Optimal configuration after tunuing parameter with
mtry = 3
accuracy = 0.9527778
kappa = 0.9291667
Predictions made after tuning the parameters yielded no misclassifications. That is, an accuracy of 100%.
library(mlbench)
data(PimaIndiansDiabetes)
str(PimaIndiansDiabetes)
## 'data.frame': 768 obs. of 9 variables:
## $ pregnant: num 6 1 8 1 0 5 3 10 2 8 ...
## $ glucose : num 148 85 183 89 137 116 78 115 197 125 ...
## $ pressure: num 72 66 64 66 40 74 50 0 70 96 ...
## $ triceps : num 35 29 0 23 35 0 32 0 45 0 ...
## $ insulin : num 0 0 0 94 168 0 88 0 543 0 ...
## $ mass : num 33.6 26.6 23.3 28.1 43.1 25.6 31 35.3 30.5 0 ...
## $ pedigree: num 0.627 0.351 0.672 0.167 2.288 ...
## $ age : num 50 31 32 21 33 30 26 29 53 54 ...
## $ diabetes: Factor w/ 2 levels "neg","pos": 2 1 2 1 2 1 2 1 2 2 ...
head(PimaIndiansDiabetes, n=5)
## pregnant glucose pressure triceps insulin mass pedigree age diabetes
## 1 6 148 72 35 0 33.6 0.627 50 pos
## 2 1 85 66 29 0 26.6 0.351 31 neg
## 3 8 183 64 0 0 23.3 0.672 32 pos
## 4 1 89 66 23 94 28.1 0.167 21 neg
## 5 0 137 40 35 168 43.1 2.288 33 pos
trainIndex <- createDataPartition(PimaIndiansDiabetes$diabetes, p=0.80, list=FALSE)
PimaIndiansDiabetes$Outcome <- as.factor(PimaIndiansDiabetes$diabetes)

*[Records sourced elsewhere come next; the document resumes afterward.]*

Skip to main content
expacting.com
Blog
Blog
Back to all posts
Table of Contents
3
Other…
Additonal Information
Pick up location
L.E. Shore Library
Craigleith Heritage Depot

diabetes.training <- PimaIndiansDiabetes[trainIndex, ]
diabetes.testing <- PimaIndiansDiabetes[-trainIndex, ]
prop.table(table(diabetes.training$Outcome))
##
## neg pos
## 0.6504065 0.3495935
prop.table(table(diabetes.testing$diabetes))
##
## neg pos
## 0.6535948 0.3464052
model <- randomForest(diabetes~., data=diabetes.training)
print(model)
##
## Call:
## randomForest(formula = diabetes ~ ., data = diabetes.training)
## Type of random forest: classification
## Number of trees: 500
## No. of variables tried at each split: 3
##
## OOB estimate of error rate: 0%
## Confusion matrix:
## neg pos class.error
## neg 400 0 0
## pos 0 215 0
control <- trainControl(method ="repeatedcv", number = 10, repeats = 10)
grid <- expand.grid(mtry =c(3,4,5))
model.random.forest <- train(diabetes~., data=diabetes.training, method="rf",
tuneGrid = grid, trConrtol=control)
model.random.forest
## Random Forest
##
## 615 samples
## 9 predictor
## 2 classes: 'neg', 'pos'
##
## No pre-processing
## Resampling: Bootstrapped (25 reps)
## Summary of sample sizes: 615, 615, 615, 615, 615, 615, ...
## Resampling results across tuning parameters:
##
## mtry Accuracy Kappa
## 3 1 1
## 4 1 1
## 5 1 1
##
## Accuracy was used to select the optimal model using the largest value.
## The final value used for the model was mtry = 3.
plot(model.random.forest)
## Evaluate model performance
pred <- predict(model.random.forest,diabetes.testing)
confusionMatrix(pred,diabetes.testing$diabetes)
## Confusion Matrix and Statistics
##
## Reference
## Prediction neg pos
## neg 100 0
## pos 0 53
##
## Accuracy : 1
## 95% CI : (0.9762, 1)
## No Information Rate : 0.6536
## P-Value [Acc > NIR] : < 2.2e-16
##
## Kappa : 1
##
## Mcnemar's Test P-Value : NA
##
## Sensitivity : 1.0000
## Specificity : 1.0000
## Pos Pred Value : 1.0000
## Neg Pred Value : 1.0000
## Prevalence : 0.6536
## Detection Rate : 0.6536
## Detection Prevalence : 0.6536
## Balanced Accuracy : 1.0000
##
## 'Positive' Class : neg
##
Random forest algorithm yielded 0 error rate before parameter tuning.
Parameters were tuned using repeated cross validations with 10 folds and 10 repetitions. Also different values of mtry were used.
All values of mtry yielded 100% accuracy and 100% kappa values
Predictions on the tuned parameters yielded no misclassifications.